[Beowulf] Putting /home on Lusture of GPFS

Prentice Bisbal prentice.bisbal at rutgers.edu
Wed Dec 24 07:54:12 PST 2014


Everyone,

Thanks for the feedback you've provided to my query below. I'm glad I'm 
not the only one who thought of this, and a lot of you raised very good 
points I haven't thought about. While I've been following parallel 
filesystems for years, I have very little experience actually managing 
them up to this point. (My BG/P came with GPFS filesystem for /scratch, 
but everything was already setup before I got here, so I've only had to 
deal with it when something breaks).

You've all convinced me that this may not be an ideal solution 
arrangement, but if I go this route, GPFS might be a better fit for this 
than Lustre (mainly because Chris Samuels has proven it *is* possible 
with GPFS, and GPFS has snapshotting).

Joe Landman, as always, has provided a wealth of information, and the 
rest of you have pointed out other potential pitfalls. with this approach.

Thanks again for the feedback, and please keep the conversation going.

Prentice

On 12/23/2014 12:12 PM, Prentice Bisbal wrote:
> Beowulfers,
>
> I have limited experience managing parallel filesytems like GPFS or 
> Lustre. I was discussing putting /home and /usr/local for my cluster 
> on a GPFS or Lustre filesystem, in addition to using it just for 
> /scratch. I've never done this before, but it doesn't seem like all 
> that bad an idea. My logic for this is the following:
>
> 1. Users often try to run programs from in /home, which leads to 
> errors, no matter how many times I tell them not to do that. This 
> would make the system more user-friendly. I could use quotas/policies 
> to encourage them to use 'steer' them to use other filesystems if needed.

----

## [Assignment 1]
In the listing, start at the line containing "Eskişehir Barosu'na kayıtlı avukatları ilçe" and stop after the line containing "uzman avukatları listeleyerek". Write out only those lines, swapping every "bulabilirsiniz" for "görebilirsiniz" and keeping everything else the same.

## [Material for this task]
----

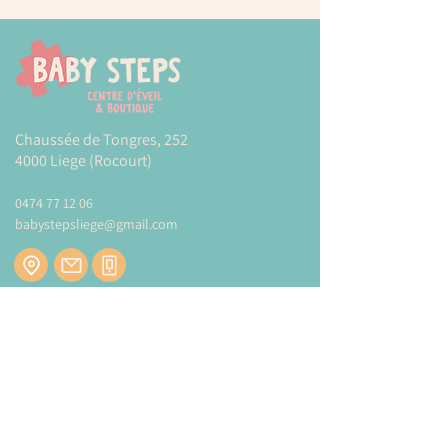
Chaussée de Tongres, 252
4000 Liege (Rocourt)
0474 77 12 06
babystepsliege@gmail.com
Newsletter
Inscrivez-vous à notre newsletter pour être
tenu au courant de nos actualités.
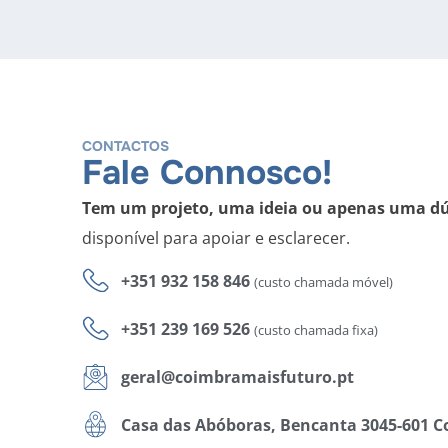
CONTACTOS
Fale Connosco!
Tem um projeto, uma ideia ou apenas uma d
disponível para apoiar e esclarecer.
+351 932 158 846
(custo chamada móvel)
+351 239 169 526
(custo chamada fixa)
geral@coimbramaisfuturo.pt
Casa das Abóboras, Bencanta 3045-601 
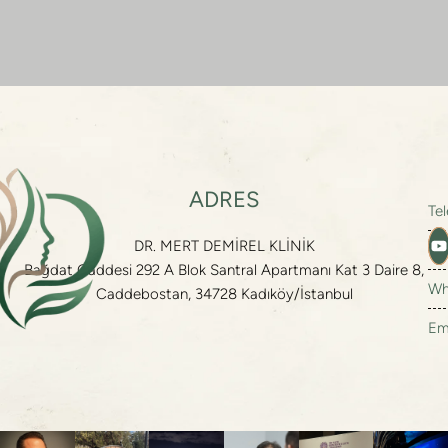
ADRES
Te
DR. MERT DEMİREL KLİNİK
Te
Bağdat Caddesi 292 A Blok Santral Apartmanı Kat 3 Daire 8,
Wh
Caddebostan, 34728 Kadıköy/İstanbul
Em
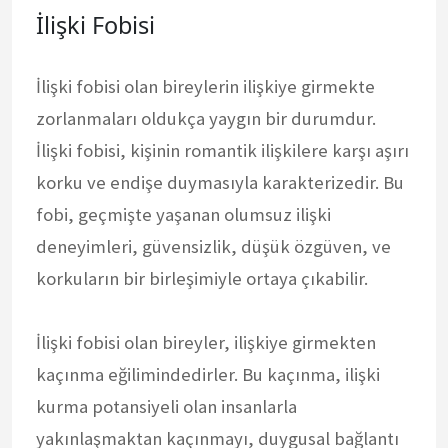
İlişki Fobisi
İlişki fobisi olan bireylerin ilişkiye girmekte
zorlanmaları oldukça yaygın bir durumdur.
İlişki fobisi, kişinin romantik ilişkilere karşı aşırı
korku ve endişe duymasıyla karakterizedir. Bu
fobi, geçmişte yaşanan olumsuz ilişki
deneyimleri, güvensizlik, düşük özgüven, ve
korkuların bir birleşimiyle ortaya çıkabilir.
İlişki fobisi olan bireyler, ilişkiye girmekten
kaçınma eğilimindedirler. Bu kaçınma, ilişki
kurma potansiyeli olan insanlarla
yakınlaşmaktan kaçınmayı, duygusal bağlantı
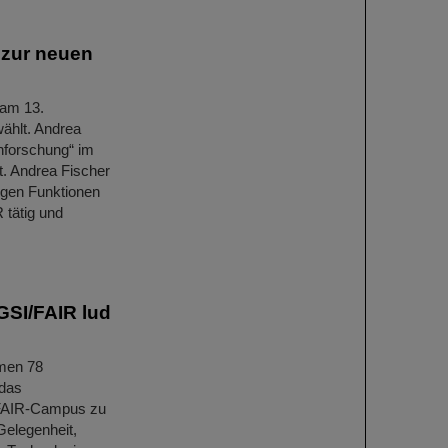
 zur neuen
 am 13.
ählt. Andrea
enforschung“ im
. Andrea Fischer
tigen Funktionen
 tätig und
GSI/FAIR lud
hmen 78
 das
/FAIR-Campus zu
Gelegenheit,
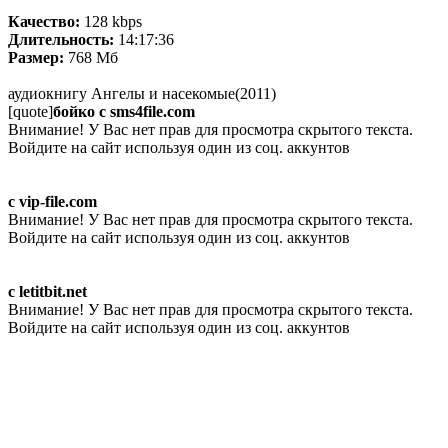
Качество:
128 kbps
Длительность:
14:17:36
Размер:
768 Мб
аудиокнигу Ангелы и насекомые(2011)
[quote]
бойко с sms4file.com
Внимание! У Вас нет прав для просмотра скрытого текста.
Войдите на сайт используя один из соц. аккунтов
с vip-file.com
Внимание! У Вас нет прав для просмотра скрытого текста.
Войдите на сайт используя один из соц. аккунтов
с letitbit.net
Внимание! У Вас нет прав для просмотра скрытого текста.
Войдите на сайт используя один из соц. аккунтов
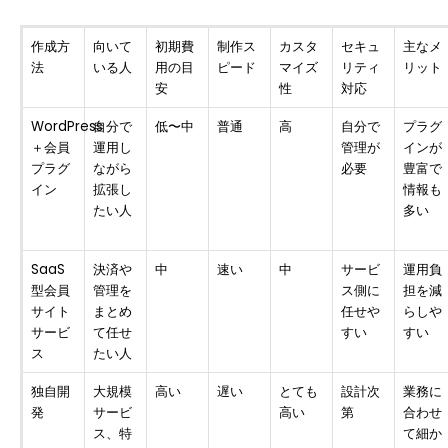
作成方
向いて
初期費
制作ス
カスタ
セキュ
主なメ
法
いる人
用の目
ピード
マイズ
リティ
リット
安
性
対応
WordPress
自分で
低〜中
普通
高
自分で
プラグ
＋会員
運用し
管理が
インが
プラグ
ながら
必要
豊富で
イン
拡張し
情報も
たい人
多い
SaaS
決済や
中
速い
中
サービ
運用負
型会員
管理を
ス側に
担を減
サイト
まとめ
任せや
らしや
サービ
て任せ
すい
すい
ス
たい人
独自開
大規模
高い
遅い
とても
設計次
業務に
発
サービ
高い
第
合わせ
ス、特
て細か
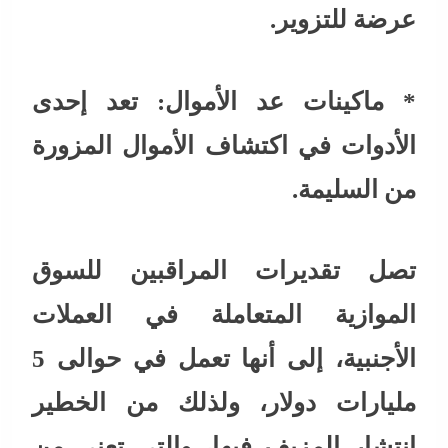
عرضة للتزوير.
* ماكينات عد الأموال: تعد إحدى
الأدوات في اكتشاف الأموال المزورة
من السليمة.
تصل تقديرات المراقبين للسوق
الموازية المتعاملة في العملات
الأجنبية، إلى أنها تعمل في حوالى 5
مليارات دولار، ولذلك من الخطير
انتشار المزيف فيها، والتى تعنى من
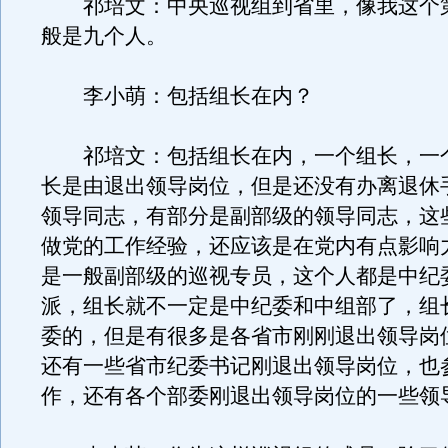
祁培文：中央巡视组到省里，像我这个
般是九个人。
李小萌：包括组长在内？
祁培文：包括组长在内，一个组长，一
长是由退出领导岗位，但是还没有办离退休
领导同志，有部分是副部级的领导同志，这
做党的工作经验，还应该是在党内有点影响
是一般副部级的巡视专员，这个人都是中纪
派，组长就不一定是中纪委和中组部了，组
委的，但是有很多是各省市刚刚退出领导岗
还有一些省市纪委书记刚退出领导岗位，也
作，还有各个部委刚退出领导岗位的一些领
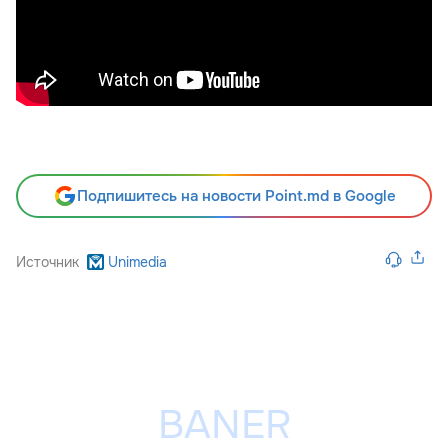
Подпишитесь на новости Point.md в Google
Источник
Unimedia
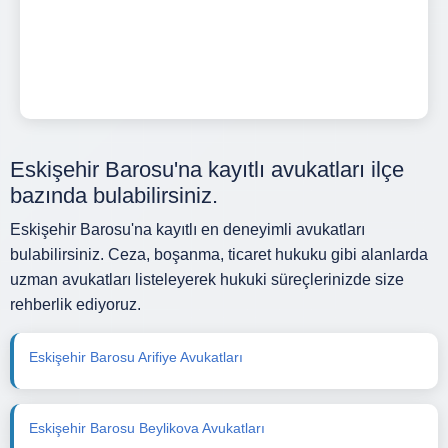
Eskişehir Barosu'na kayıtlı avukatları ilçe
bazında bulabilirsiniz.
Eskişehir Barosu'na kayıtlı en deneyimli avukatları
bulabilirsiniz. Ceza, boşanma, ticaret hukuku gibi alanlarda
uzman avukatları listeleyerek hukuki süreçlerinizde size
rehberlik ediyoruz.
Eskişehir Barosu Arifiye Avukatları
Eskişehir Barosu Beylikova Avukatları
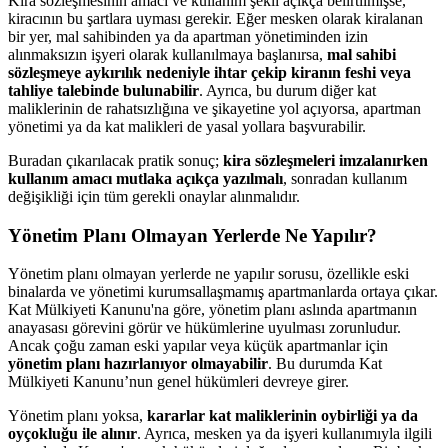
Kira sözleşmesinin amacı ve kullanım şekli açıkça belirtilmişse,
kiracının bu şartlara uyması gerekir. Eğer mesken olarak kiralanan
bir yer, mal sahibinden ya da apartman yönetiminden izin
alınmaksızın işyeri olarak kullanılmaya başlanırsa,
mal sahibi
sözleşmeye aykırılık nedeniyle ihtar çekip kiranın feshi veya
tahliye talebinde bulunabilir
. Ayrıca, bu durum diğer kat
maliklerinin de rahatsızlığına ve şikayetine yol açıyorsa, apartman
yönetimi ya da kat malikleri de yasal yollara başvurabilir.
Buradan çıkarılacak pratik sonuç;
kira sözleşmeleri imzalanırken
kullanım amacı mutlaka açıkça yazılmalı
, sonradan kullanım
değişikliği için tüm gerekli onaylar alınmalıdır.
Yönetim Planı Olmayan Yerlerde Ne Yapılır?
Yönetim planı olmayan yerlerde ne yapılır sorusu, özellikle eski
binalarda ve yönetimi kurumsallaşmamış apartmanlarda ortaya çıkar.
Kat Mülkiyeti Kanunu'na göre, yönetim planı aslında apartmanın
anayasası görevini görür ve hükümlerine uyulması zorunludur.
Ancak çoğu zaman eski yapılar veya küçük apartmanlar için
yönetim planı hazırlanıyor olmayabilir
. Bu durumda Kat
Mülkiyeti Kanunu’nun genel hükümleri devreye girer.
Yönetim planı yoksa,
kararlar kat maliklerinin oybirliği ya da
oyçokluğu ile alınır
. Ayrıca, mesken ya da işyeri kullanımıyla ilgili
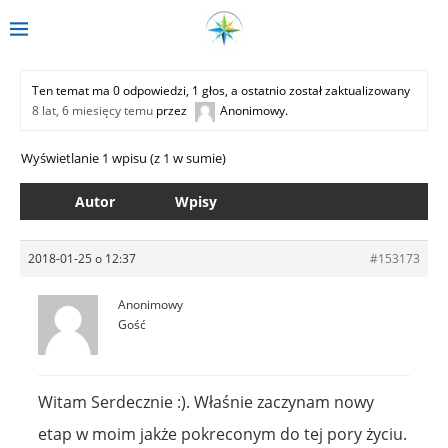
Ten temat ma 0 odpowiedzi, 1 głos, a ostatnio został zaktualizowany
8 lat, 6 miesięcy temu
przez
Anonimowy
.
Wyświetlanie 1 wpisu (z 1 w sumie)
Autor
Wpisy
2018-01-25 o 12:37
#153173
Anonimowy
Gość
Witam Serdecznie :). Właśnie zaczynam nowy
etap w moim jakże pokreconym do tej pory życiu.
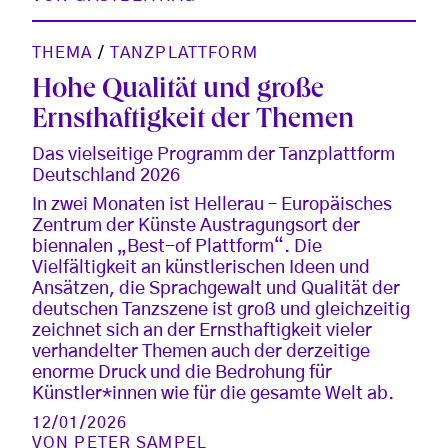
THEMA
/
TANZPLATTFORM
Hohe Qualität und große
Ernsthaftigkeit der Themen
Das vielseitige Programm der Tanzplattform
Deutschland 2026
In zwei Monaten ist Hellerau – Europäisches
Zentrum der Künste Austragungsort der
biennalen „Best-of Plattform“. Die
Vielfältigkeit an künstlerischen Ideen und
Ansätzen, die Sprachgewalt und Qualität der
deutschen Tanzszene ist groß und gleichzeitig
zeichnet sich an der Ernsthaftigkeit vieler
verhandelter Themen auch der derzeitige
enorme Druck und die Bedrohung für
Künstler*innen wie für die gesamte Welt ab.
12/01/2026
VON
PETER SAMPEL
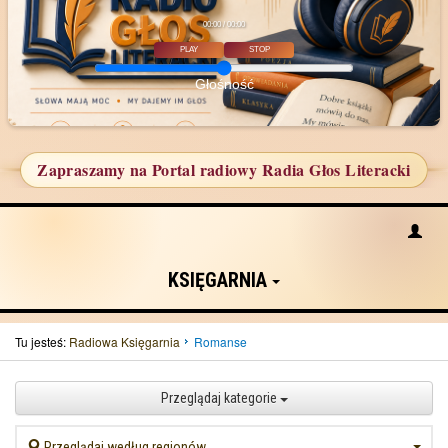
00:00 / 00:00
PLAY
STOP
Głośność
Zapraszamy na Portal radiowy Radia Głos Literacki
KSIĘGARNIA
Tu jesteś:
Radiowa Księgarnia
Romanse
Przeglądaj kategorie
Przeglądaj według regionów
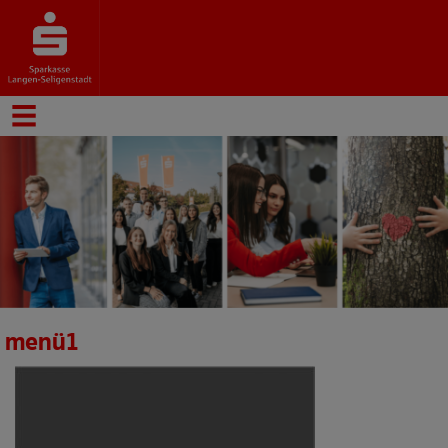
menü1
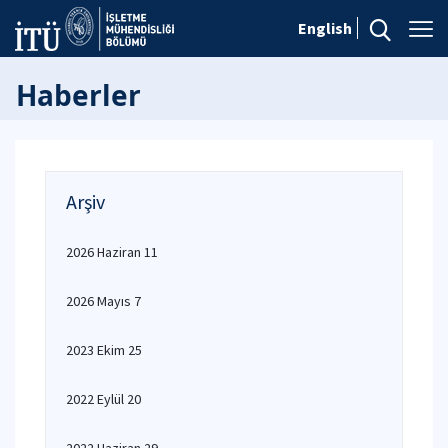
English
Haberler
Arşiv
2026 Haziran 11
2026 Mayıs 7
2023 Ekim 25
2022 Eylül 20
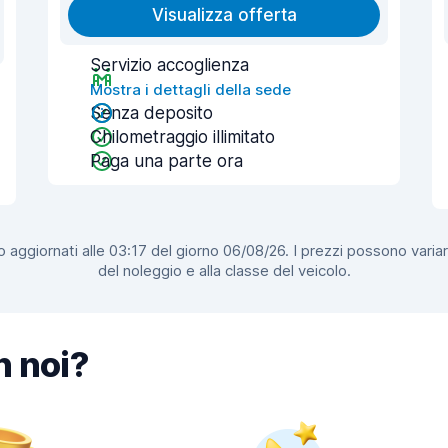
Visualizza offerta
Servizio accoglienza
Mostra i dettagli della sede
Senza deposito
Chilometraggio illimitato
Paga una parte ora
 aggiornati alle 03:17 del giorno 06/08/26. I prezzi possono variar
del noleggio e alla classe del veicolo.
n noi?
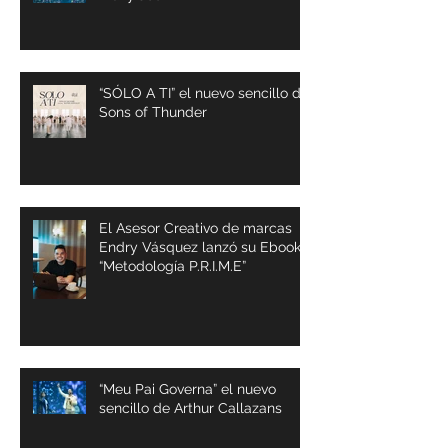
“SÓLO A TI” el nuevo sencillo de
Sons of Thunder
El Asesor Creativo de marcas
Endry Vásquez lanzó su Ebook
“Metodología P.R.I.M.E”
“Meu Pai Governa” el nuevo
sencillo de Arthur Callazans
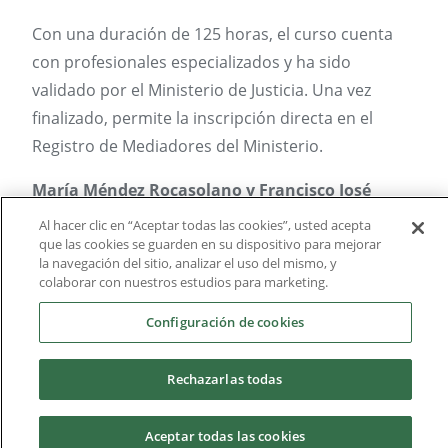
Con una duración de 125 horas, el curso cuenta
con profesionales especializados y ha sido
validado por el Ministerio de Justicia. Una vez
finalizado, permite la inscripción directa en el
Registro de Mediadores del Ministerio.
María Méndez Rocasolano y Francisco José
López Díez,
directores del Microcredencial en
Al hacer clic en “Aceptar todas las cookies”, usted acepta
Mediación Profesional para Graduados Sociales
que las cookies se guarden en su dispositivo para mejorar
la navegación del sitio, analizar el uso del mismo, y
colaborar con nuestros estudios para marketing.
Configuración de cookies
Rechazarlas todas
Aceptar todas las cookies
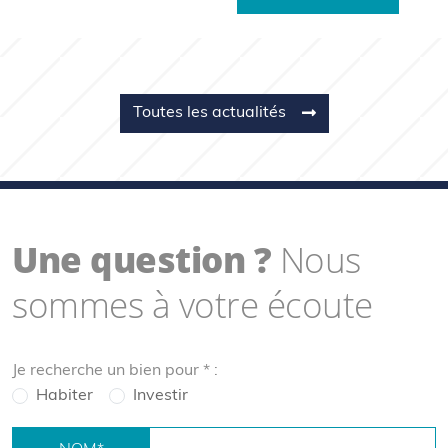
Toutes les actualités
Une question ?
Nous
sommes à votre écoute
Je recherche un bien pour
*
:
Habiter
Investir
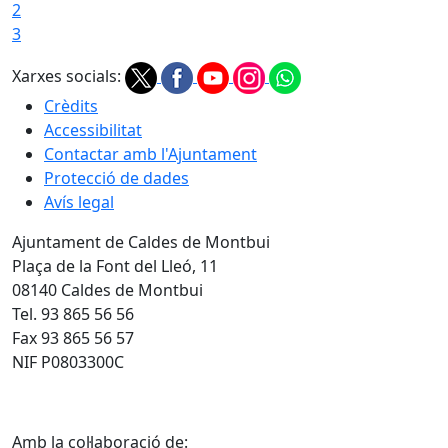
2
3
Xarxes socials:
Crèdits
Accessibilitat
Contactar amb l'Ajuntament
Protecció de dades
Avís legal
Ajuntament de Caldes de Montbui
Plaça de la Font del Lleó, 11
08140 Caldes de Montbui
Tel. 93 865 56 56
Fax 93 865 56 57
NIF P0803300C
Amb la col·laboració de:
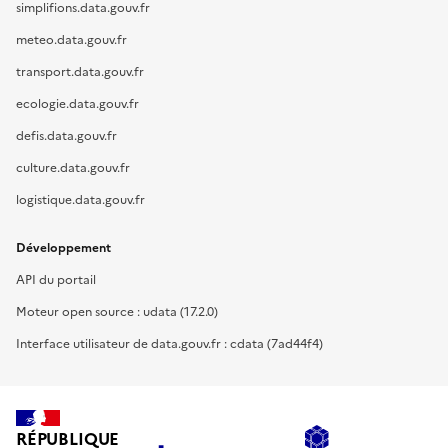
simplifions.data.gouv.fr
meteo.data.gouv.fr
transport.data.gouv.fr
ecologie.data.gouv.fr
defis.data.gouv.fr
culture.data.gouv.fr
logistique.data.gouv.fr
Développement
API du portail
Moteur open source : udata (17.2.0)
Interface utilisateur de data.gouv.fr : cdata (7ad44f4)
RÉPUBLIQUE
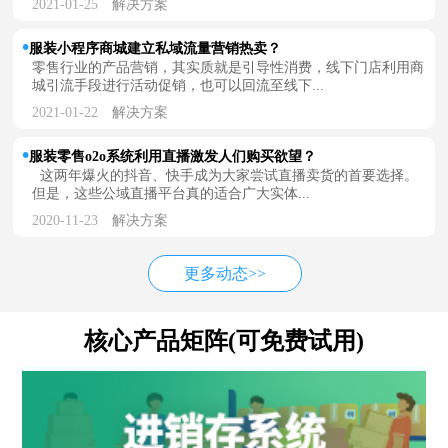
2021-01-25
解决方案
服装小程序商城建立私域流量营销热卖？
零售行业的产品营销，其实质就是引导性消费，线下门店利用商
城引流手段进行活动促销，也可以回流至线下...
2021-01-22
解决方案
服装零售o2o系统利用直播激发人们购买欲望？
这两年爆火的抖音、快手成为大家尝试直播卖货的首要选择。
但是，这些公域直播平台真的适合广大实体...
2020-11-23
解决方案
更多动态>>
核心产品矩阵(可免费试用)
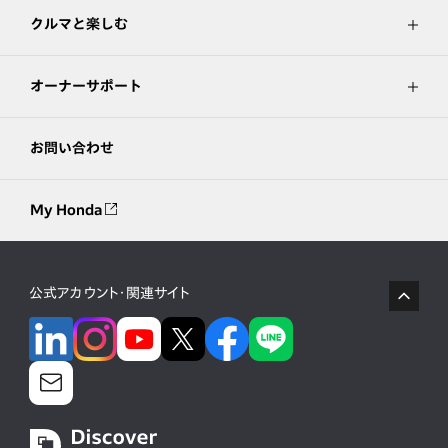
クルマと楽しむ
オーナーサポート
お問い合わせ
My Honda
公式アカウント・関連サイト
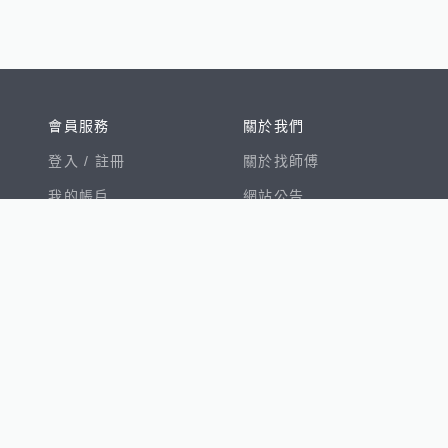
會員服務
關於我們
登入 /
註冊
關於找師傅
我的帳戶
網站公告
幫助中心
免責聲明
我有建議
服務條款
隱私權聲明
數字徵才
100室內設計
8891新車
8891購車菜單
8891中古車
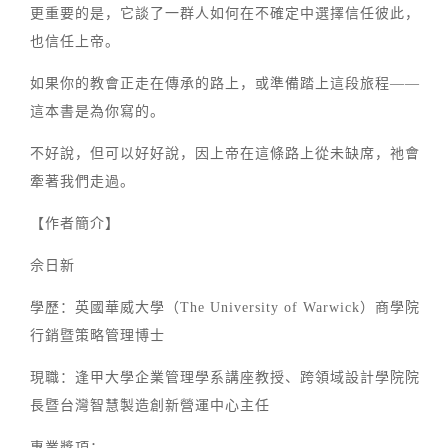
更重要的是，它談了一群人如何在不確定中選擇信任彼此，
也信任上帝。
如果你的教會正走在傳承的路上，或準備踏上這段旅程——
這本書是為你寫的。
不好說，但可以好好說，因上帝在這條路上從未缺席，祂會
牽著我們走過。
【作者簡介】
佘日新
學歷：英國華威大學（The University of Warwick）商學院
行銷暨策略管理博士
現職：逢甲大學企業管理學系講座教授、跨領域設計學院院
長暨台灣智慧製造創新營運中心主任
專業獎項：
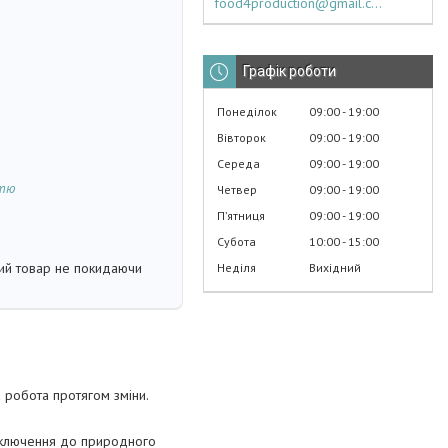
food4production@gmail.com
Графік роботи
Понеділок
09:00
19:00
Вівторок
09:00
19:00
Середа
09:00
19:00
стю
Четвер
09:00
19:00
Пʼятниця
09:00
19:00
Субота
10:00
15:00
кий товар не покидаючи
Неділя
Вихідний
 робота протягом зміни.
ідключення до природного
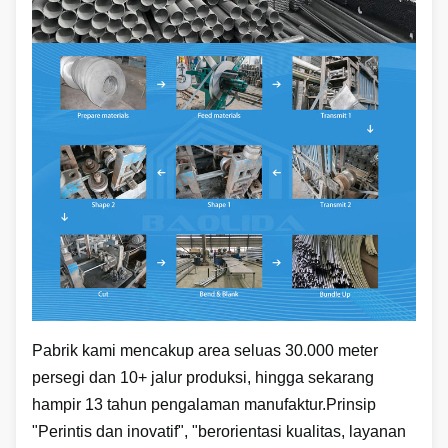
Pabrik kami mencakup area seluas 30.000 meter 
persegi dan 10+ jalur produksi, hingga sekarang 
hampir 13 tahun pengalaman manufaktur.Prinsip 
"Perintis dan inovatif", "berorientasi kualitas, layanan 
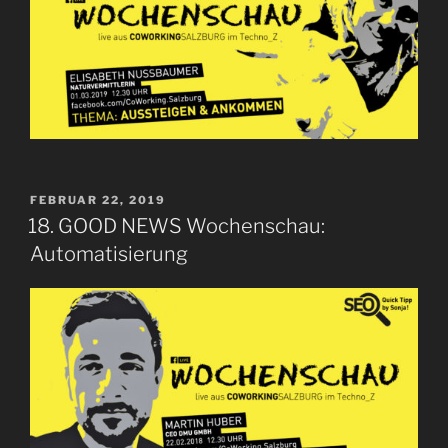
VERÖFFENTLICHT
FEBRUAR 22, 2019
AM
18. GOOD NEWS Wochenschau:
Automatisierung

----

## [Assignment 2]
Extend the mailing-list message about putting /home on a parallel filesystem, picking up right after its last line.

## [Answer section 1]
Eskişehir Barosu'na kayıtlı avukatları ilçe
bazında görebilirsiniz.
Eskişehir Barosu'na kayıtlı en deneyimli avukatları
görebilirsiniz. Ceza, boşanma, ticaret hukuku gibi alanlarda
uzman avukatları listeleyerek hukuki süreçlerinizde size

## [Answer section 2]
>
> 2. Having one storage system to manage is much better than 3.
>
> 3. Profit?
>
> Anyway, another person in the conversation felt that this would be 
> bad, because if someone was running a job that would hammer the 
> fileystem, it would make the filesystem unresponsive, and keep other 
> people from logging in and doing work. I'm not buying this concern for 
> the following reasons:
>
> If a job can hammer your parallel filesystem so that the login nodes 
> become unresponsive, you've got bigger problems, because that means 
> other jobs can't run on the cluster, and the job hitting the 
> filesystem hard has probably slowed down to a crawl, too.
>
> I know there are some concerns  with the stability of parallel 
> filesystems, so if someone wants to comment on the dangers of that, 
> too, I'm all ears. I think that the relative instability of parallel 
> filesystems compared to NFS would be the biggest concern, not 
> performance.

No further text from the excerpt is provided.